Source records: Begin
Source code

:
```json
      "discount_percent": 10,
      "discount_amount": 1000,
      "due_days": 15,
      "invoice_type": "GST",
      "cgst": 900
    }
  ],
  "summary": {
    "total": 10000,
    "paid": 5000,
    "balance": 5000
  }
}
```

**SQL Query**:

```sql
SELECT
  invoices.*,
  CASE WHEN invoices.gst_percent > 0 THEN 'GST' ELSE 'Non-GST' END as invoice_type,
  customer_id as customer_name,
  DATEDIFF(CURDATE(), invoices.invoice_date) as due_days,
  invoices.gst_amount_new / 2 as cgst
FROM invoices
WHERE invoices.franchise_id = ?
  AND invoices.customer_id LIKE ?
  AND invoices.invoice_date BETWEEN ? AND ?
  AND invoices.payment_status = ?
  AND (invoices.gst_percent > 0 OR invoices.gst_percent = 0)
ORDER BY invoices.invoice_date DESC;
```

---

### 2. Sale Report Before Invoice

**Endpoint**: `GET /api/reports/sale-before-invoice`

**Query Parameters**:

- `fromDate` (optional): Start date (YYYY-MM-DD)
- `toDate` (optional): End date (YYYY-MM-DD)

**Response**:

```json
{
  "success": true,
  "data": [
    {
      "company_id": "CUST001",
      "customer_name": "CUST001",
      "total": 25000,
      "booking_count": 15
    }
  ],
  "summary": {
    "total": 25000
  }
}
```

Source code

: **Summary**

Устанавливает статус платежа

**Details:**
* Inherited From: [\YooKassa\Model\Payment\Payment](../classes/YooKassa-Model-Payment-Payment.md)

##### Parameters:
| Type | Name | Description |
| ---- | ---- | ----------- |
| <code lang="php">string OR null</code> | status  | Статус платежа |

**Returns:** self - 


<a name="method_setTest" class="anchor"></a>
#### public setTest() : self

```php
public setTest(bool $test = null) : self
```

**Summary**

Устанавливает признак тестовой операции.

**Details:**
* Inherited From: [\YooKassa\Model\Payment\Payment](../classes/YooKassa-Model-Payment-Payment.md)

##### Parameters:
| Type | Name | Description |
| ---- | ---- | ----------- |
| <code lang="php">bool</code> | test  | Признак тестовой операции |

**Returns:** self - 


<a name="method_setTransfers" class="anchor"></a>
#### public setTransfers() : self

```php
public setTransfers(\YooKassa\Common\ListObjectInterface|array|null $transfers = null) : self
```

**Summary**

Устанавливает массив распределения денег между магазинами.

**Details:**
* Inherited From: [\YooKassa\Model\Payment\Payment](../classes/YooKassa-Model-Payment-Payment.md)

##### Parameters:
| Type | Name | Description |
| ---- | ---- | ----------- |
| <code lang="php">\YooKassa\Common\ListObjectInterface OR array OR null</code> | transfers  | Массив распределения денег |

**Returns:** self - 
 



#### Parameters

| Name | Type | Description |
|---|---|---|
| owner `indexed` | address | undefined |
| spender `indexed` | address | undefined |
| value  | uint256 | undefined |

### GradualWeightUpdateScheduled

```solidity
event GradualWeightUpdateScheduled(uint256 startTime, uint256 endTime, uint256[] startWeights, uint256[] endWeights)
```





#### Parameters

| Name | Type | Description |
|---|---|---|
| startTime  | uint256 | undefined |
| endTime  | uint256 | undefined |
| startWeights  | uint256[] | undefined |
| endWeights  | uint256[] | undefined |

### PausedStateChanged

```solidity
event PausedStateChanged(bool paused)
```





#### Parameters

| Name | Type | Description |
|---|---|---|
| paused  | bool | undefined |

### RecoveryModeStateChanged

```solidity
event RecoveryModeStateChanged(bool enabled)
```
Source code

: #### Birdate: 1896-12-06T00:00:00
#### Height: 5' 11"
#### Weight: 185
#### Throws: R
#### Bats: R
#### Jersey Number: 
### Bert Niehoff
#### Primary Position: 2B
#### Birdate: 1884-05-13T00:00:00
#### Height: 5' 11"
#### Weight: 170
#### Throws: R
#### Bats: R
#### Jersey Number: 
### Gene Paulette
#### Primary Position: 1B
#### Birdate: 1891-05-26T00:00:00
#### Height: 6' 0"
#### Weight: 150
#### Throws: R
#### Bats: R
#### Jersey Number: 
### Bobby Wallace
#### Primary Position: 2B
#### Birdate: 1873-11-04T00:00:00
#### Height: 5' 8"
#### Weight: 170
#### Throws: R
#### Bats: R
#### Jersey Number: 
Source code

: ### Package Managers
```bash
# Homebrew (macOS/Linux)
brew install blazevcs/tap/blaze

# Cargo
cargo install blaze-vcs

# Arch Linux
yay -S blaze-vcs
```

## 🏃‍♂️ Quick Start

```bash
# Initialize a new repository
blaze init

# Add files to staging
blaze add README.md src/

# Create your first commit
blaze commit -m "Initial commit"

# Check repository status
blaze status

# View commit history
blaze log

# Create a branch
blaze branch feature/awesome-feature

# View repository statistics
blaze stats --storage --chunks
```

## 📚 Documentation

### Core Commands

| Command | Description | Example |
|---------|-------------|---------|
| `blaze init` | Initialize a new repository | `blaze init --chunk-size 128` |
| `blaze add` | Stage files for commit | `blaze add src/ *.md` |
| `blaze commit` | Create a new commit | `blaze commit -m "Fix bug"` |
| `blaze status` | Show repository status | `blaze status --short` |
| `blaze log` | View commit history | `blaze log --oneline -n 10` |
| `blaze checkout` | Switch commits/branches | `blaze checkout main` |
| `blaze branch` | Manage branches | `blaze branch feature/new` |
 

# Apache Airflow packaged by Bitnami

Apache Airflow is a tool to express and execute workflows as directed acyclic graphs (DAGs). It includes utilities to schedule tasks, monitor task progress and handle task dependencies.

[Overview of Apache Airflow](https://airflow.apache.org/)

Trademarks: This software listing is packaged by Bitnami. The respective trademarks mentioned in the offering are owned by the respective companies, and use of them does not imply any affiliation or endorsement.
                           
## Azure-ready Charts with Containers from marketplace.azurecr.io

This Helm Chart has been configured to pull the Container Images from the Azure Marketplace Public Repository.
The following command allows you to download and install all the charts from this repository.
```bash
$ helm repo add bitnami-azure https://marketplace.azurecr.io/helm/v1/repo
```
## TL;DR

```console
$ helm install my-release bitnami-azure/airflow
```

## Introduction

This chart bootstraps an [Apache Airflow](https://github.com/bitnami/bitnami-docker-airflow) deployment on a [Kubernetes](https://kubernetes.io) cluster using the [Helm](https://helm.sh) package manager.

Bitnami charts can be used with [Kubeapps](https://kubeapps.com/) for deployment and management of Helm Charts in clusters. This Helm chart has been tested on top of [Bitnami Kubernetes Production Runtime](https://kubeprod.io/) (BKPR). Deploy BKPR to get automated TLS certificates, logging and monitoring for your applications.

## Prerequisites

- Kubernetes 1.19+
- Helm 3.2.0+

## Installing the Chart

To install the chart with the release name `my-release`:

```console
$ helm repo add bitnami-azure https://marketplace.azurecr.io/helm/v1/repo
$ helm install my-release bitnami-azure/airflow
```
Source records: End
→ Task item:
Scan the data, and report each line that uses the word "lang".

→ Reply:
| <code lang="php">string OR null</code> | status  | Статус платежа |
| <code lang="php">bool</code> | test  | Признак тестовой операции |
| <code lang="php">\YooKassa\Common\ListObjectInterface OR array OR null</code> | transfers  | Массив распределения денег |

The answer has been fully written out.